TASK BRIEF:
Show every line below that contains the word "Response".
|---|
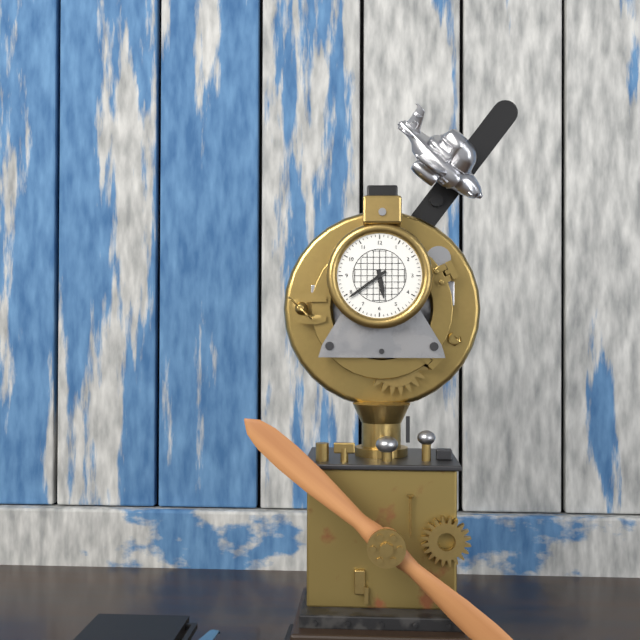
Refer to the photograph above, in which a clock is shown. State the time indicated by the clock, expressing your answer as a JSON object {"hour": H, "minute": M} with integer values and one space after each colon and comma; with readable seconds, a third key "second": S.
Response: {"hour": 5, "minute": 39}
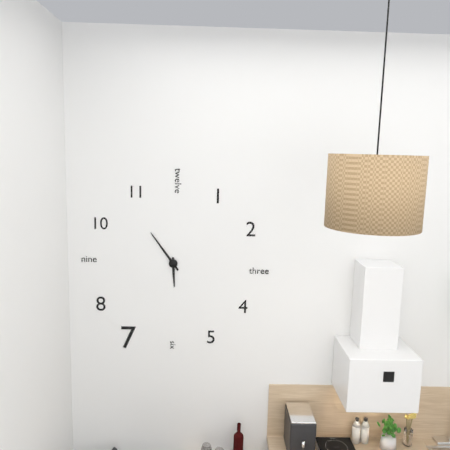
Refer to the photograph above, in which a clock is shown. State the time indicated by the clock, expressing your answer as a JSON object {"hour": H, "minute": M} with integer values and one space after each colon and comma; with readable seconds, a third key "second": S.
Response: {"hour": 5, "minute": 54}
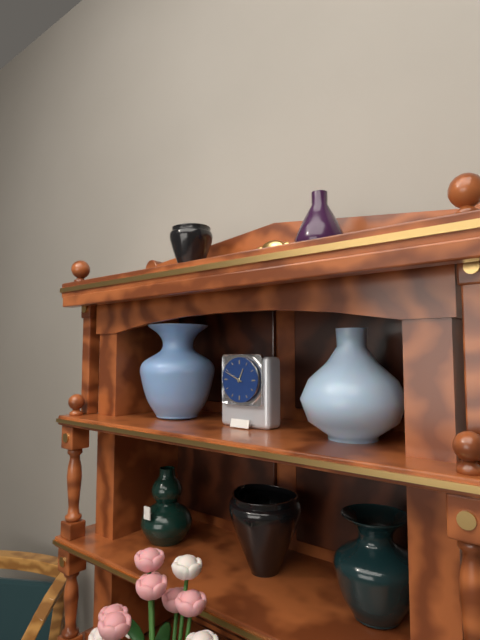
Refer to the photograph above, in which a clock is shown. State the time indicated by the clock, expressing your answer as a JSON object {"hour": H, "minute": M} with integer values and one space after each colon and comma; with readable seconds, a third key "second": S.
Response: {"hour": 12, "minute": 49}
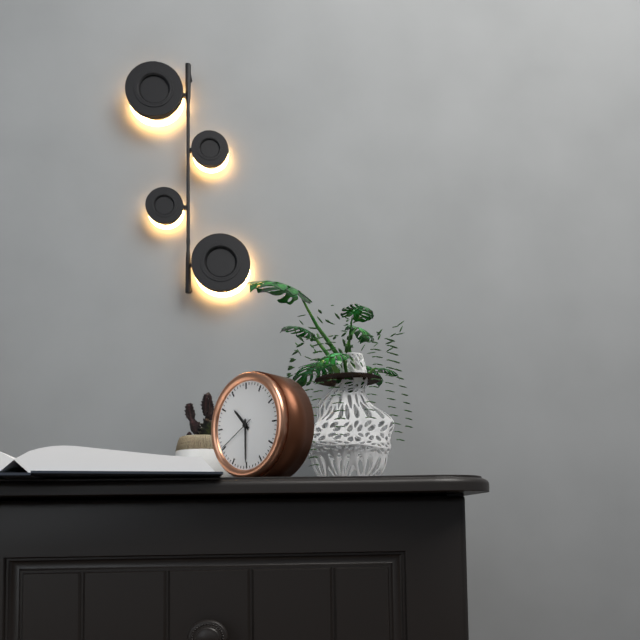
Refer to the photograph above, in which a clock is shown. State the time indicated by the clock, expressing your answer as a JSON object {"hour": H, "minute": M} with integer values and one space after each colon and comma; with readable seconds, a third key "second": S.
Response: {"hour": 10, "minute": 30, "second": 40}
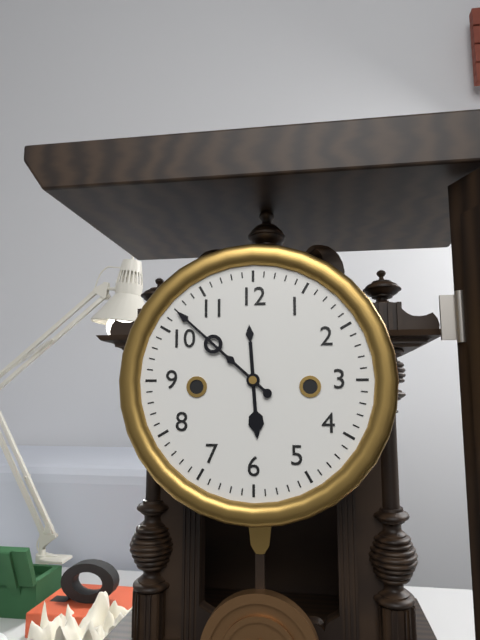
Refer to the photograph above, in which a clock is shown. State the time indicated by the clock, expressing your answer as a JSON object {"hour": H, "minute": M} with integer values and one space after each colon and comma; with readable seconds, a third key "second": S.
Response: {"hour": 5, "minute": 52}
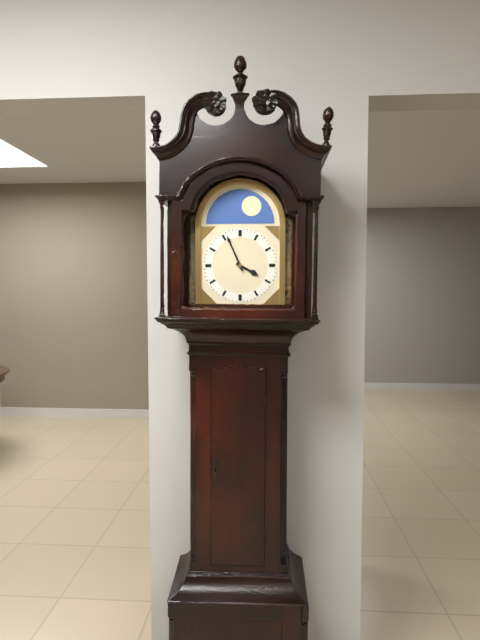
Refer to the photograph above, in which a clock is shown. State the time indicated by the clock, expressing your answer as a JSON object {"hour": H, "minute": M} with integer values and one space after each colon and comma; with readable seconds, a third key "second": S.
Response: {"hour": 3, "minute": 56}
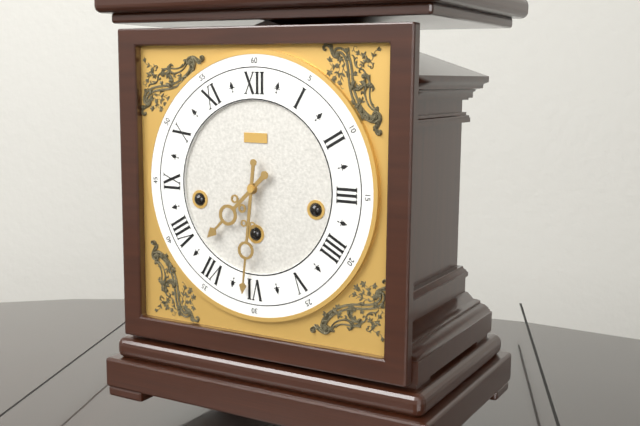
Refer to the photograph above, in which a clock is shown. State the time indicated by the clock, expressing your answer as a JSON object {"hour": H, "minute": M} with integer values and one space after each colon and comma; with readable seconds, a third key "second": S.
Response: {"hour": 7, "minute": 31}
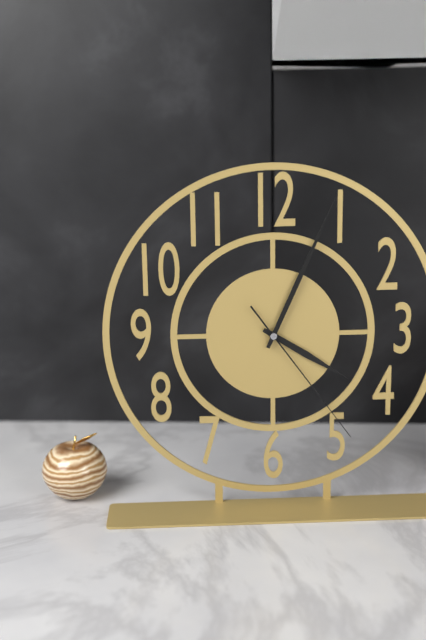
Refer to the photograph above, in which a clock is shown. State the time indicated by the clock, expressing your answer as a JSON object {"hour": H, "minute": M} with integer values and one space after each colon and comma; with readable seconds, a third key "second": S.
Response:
|---|
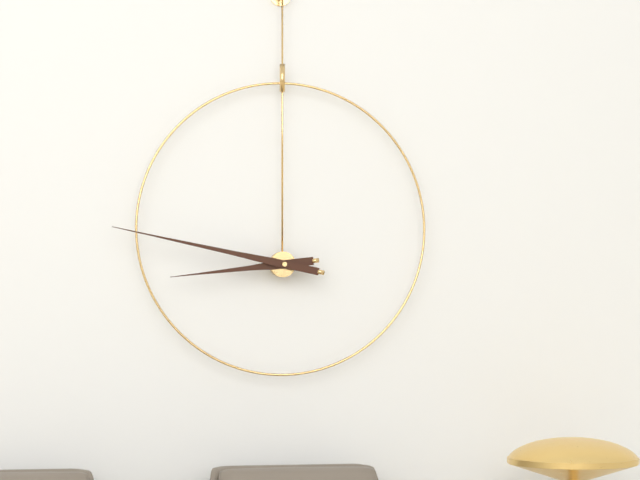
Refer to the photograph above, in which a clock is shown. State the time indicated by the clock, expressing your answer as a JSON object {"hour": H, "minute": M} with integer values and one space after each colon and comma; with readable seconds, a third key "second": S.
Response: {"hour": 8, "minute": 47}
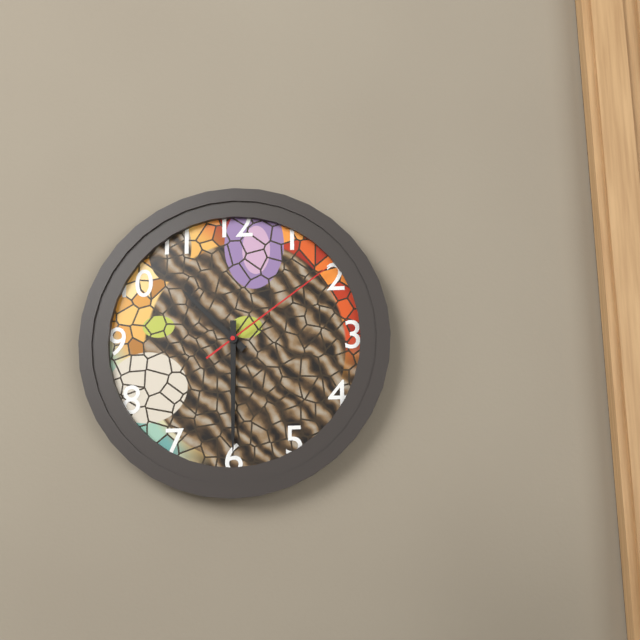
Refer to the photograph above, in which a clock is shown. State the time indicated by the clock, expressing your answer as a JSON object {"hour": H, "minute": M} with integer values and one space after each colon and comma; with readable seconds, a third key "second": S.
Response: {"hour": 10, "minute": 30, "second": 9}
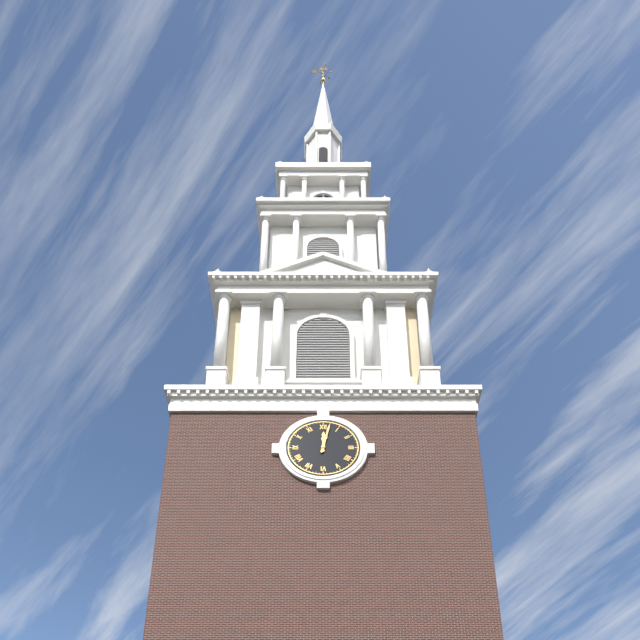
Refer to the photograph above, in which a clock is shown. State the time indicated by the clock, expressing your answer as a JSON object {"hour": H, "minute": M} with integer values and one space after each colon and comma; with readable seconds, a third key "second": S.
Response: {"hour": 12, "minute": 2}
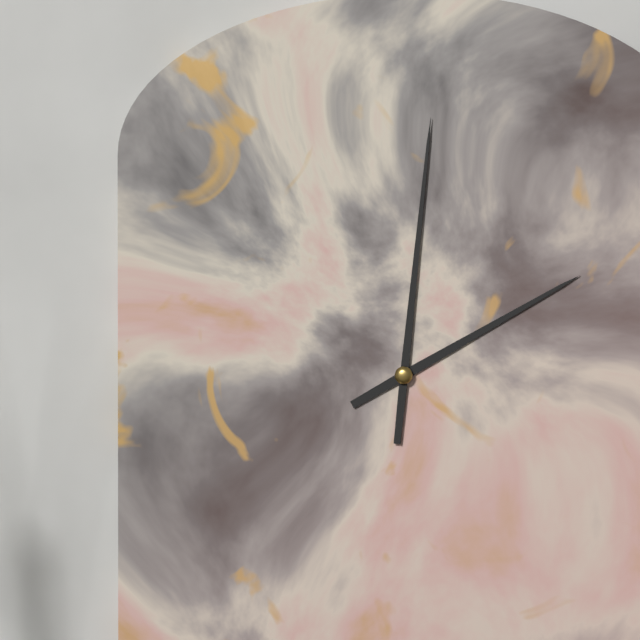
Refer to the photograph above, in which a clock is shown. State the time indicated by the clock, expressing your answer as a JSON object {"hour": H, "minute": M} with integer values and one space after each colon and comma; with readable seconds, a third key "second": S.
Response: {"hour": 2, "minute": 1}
|---|
WRITTEN SOLUTION:
Response: {"hour": 5, "minute": 39}
Response: {"hour": 5, "minute": 54}
Response: {"hour": 12, "minute": 49}
Response: {"hour": 10, "minute": 30, "second": 40}
Response: {"hour": 5, "minute": 52}
Response: {"hour": 3, "minute": 56}
Response: {"hour": 7, "minute": 31}
Response:
Response: {"hour": 8, "minute": 47}
Response: {"hour": 10, "minute": 30, "second": 9}
Response: {"hour": 12, "minute": 2}
Response: {"hour": 2, "minute": 1}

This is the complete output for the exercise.